━━ SUPPLIED MATERIAL ━━

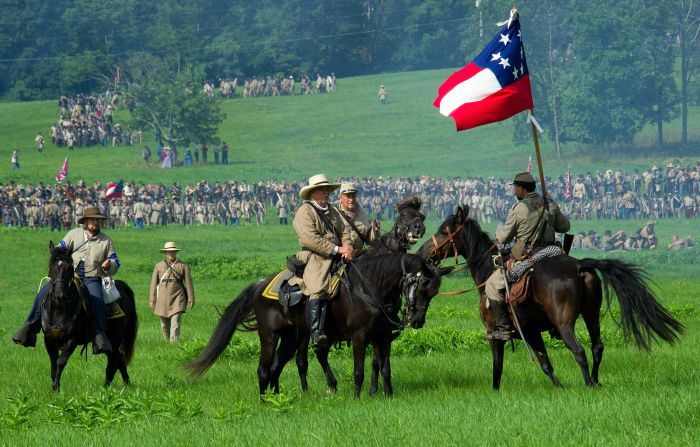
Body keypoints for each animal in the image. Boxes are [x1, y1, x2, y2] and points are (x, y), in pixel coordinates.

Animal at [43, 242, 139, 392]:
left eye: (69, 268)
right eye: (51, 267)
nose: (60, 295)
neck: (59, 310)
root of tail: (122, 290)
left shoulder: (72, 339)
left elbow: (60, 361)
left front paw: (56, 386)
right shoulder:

━━━
━━ SUPPLIED MATERIAL ━━

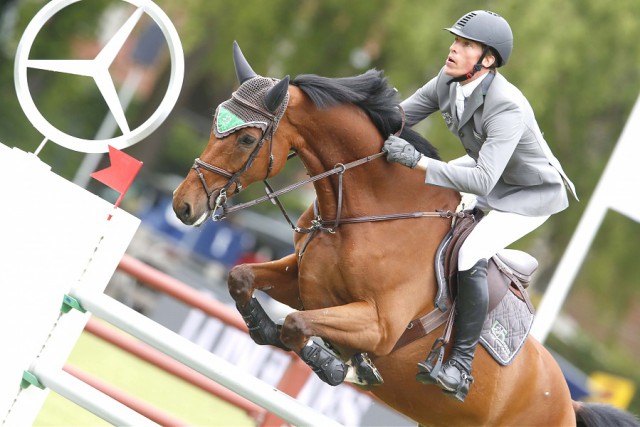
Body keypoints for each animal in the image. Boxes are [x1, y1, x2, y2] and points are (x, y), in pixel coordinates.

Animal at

━━━

PROBLEM REQUIREMENTS – Go through the entries and copy each line holding the string "left".

ANSWER BOX –
left eye: (69, 268)
left shoulder: (72, 339)
left elbow: (60, 361)
left front paw: (56, 386)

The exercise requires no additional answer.